- EXERCISE OBJECTIVE: Quote all of the entries word for word.
## Start DATA FOR THIS TASK
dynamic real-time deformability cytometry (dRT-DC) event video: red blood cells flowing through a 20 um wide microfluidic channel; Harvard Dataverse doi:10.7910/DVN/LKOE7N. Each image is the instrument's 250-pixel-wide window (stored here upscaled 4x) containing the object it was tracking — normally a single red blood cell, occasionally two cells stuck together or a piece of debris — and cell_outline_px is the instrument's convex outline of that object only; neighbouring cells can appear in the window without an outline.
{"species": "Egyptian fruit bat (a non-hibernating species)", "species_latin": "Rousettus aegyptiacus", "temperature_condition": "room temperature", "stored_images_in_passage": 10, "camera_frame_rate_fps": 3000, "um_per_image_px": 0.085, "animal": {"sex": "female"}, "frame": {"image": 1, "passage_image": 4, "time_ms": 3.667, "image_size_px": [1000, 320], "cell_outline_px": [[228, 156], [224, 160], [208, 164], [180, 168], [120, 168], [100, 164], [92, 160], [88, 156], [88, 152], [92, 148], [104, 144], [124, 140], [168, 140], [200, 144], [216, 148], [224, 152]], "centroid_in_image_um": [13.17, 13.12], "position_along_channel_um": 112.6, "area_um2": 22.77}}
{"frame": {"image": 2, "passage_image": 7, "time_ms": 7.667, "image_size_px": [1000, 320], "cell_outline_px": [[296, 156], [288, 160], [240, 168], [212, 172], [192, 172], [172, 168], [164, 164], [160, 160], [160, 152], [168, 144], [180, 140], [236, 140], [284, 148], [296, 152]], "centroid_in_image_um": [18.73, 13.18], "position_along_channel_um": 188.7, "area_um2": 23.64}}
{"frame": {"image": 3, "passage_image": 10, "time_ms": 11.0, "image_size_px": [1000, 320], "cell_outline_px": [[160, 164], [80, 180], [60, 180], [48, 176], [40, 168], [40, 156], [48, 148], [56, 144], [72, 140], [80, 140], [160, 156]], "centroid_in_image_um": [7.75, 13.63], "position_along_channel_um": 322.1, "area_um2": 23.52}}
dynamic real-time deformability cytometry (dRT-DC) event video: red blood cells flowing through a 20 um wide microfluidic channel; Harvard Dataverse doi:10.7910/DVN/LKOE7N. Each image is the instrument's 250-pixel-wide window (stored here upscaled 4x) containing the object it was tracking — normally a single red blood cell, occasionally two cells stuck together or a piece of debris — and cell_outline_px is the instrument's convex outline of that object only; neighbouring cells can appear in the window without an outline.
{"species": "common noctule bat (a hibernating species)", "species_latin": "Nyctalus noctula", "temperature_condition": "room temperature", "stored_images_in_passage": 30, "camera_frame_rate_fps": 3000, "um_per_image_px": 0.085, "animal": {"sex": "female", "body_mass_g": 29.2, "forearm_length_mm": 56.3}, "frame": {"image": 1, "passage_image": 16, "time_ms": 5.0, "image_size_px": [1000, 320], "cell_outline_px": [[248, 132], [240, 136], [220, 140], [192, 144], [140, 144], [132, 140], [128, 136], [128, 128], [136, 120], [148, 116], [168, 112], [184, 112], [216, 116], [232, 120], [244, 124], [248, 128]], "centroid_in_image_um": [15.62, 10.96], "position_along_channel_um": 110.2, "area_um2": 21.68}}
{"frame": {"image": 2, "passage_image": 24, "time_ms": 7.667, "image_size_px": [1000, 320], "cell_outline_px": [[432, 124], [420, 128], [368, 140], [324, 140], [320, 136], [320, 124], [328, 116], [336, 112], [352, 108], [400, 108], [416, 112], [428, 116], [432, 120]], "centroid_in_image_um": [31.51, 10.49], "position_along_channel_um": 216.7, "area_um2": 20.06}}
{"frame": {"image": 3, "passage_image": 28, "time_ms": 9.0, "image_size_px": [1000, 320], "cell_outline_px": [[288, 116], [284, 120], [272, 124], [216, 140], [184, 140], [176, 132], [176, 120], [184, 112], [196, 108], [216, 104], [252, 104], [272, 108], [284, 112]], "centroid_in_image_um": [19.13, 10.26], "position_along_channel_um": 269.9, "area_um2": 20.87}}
## End DATA FOR THIS TASK
- OUTPUT FOR THIS TASK:
dynamic real-time deformability cytometry (dRT-DC) event video: red blood cells flowing through a 20 um wide microfluidic channel; Harvard Dataverse doi:10.7910/DVN/LKOE7N. Each image is the instrument's 250-pixel-wide window (stored here upscaled 4x) containing the object it was tracking — normally a single red blood cell, occasionally two cells stuck together or a piece of debris — and cell_outline_px is the instrument's convex outline of that object only; neighbouring cells can appear in the window without an outline.
{"species": "Egyptian fruit bat (a non-hibernating species)", "species_latin": "Rousettus aegyptiacus", "temperature_condition": "room temperature", "stored_images_in_passage": 10, "camera_frame_rate_fps": 3000, "um_per_image_px": 0.085, "animal": {"sex": "female"}, "frame": {"image": 1, "passage_image": 4, "time_ms": 3.667, "image_size_px": [1000, 320], "cell_outline_px": [[228, 156], [224, 160], [208, 164], [180, 168], [120, 168], [100, 164], [92, 160], [88, 156], [88, 152], [92, 148], [104, 144], [124, 140], [168, 140], [200, 144], [216, 148], [224, 152]], "centroid_in_image_um": [13.17, 13.12], "position_along_channel_um": 112.6, "area_um2": 22.77}}
{"frame": {"image": 2, "passage_image": 7, "time_ms": 7.667, "image_size_px": [1000, 320], "cell_outline_px": [[296, 156], [288, 160], [240, 168], [212, 172], [192, 172], [172, 168], [164, 164], [160, 160], [160, 152], [168, 144], [180, 140], [236, 140], [284, 148], [296, 152]], "centroid_in_image_um": [18.73, 13.18], "position_along_channel_um": 188.7, "area_um2": 23.64}}
{"frame": {"image": 3, "passage_image": 10, "time_ms": 11.0, "image_size_px": [1000, 320], "cell_outline_px": [[160, 164], [80, 180], [60, 180], [48, 176], [40, 168], [40, 156], [48, 148], [56, 144], [72, 140], [80, 140], [160, 156]], "centroid_in_image_um": [7.75, 13.63], "position_along_channel_um": 322.1, "area_um2": 23.52}}
dynamic real-time deformability cytometry (dRT-DC) event video: red blood cells flowing through a 20 um wide microfluidic channel; Harvard Dataverse doi:10.7910/DVN/LKOE7N. Each image is the instrument's 250-pixel-wide window (stored here upscaled 4x) containing the object it was tracking — normally a single red blood cell, occasionally two cells stuck together or a piece of debris — and cell_outline_px is the instrument's convex outline of that object only; neighbouring cells can appear in the window without an outline.
{"species": "common noctule bat (a hibernating species)", "species_latin": "Nyctalus noctula", "temperature_condition": "room temperature", "stored_images_in_passage": 30, "camera_frame_rate_fps": 3000, "um_per_image_px": 0.085, "animal": {"sex": "female", "body_mass_g": 29.2, "forearm_length_mm": 56.3}, "frame": {"image": 1, "passage_image": 16, "time_ms": 5.0, "image_size_px": [1000, 320], "cell_outline_px": [[248, 132], [240, 136], [220, 140], [192, 144], [140, 144], [132, 140], [128, 136], [128, 128], [136, 120], [148, 116], [168, 112], [184, 112], [216, 116], [232, 120], [244, 124], [248, 128]], "centroid_in_image_um": [15.62, 10.96], "position_along_channel_um": 110.2, "area_um2": 21.68}}
{"frame": {"image": 2, "passage_image": 24, "time_ms": 7.667, "image_size_px": [1000, 320], "cell_outline_px": [[432, 124], [420, 128], [368, 140], [324, 140], [320, 136], [320, 124], [328, 116], [336, 112], [352, 108], [400, 108], [416, 112], [428, 116], [432, 120]], "centroid_in_image_um": [31.51, 10.49], "position_along_channel_um": 216.7, "area_um2": 20.06}}
{"frame": {"image": 3, "passage_image": 28, "time_ms": 9.0, "image_size_px": [1000, 320], "cell_outline_px": [[288, 116], [284, 120], [272, 124], [216, 140], [184, 140], [176, 132], [176, 120], [184, 112], [196, 108], [216, 104], [252, 104], [272, 108], [284, 112]], "centroid_in_image_um": [19.13, 10.26], "position_along_channel_um": 269.9, "area_um2": 20.87}}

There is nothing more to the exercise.